The U.S. District Court for the Northern District of California granted in part and denied in part Honeywell’s motion to dismiss. With regard to the plaintiffs’ allegations as to brakes and contractors, the court found plaintiffs “had done enough at the pleadings stage.” Nevertheless, it found some of the plaintiffs’ negligence claims as insufficiently alleged. The court stated that “[n]egligent management of property, negligent failure to warn of unsafe concealment conditions, and negligent exercise of retained control over safety conditions all require the plaintiff to allege that the defendant had control over some property on which the plaintiff was injured.” Concerning Honeywell, the court determined the plaintiffs never made such allegations. Mr. Sarjeant’s claims that Honeywell contractors worked alongside him on the RMS Queen Mary were insufficient because he never alleged Honeywell exercised control over the ship. Subsequently, the court dismissed this claim.

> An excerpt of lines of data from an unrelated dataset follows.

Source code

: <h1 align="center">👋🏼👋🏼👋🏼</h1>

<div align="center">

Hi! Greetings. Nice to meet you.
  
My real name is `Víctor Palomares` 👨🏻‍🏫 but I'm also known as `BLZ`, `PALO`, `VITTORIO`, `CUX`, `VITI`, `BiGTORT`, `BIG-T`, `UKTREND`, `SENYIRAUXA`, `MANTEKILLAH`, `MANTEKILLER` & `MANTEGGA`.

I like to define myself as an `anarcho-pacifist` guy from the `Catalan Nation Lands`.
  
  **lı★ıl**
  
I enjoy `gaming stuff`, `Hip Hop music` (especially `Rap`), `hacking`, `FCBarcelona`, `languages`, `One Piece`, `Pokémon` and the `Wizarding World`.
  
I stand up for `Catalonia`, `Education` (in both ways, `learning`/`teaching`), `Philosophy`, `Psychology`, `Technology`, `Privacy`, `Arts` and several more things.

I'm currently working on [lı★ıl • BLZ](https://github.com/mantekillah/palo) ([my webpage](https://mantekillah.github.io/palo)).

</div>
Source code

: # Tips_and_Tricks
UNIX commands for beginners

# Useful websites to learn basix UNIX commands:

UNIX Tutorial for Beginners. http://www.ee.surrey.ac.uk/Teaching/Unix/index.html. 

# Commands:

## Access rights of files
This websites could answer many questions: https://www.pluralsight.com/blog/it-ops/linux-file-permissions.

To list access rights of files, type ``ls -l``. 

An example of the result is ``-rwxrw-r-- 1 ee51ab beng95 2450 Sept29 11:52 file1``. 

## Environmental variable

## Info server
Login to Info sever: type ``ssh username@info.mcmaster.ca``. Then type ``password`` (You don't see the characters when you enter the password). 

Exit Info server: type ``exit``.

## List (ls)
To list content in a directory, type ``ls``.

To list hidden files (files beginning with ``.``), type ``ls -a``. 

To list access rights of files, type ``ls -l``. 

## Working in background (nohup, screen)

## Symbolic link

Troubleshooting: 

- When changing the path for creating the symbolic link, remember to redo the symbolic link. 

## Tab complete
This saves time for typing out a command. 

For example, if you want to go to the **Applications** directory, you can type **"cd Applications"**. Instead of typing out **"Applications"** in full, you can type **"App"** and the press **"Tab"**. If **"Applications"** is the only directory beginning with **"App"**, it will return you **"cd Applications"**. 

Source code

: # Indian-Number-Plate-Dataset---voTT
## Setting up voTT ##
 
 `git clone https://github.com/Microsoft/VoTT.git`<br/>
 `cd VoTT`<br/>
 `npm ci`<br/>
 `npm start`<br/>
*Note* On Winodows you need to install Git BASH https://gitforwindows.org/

Turning to the plaintiffs’ fraudulent concealment claim, the court noted “under California law, a claim for fraudulent concealment requires that the plaintiff be in some sort of transactional relationship with the defendant, as there is no duty to disclose information owed to the general public.” Los Angeles Memorial Coliseum Com. V. Insomniac, Inc., 223 Cal. App. 4th 803, 831 (2015); Bigler-Engler v. Breg, Inc., 7 Cal. App. 5th 82, 112-15 (2017). Mr. Sarjeant simply stating he was around Honeywell brakes and contractors was insufficient. The court also noted some California courts previously found that the defendant never advertised to consumers such as the plaintiff in situations where no transaction between the parties exists. This is relevant because such advertisement can then form the basis of a sufficient transactional relationship through the sharing of a “misleading half-truth.” The plaintiffs alleged Honeywell made statements that their brakes were “safe.” However, because the plaintiffs neither alleged such statements were “half-truths” nor demonstrated a connection, the court determined Honeywell had no duty to disclose.

As such, the court denied in part and granted in part Honeywell’s motions to dismiss and provided the plaintiffs leave to amend their complaint.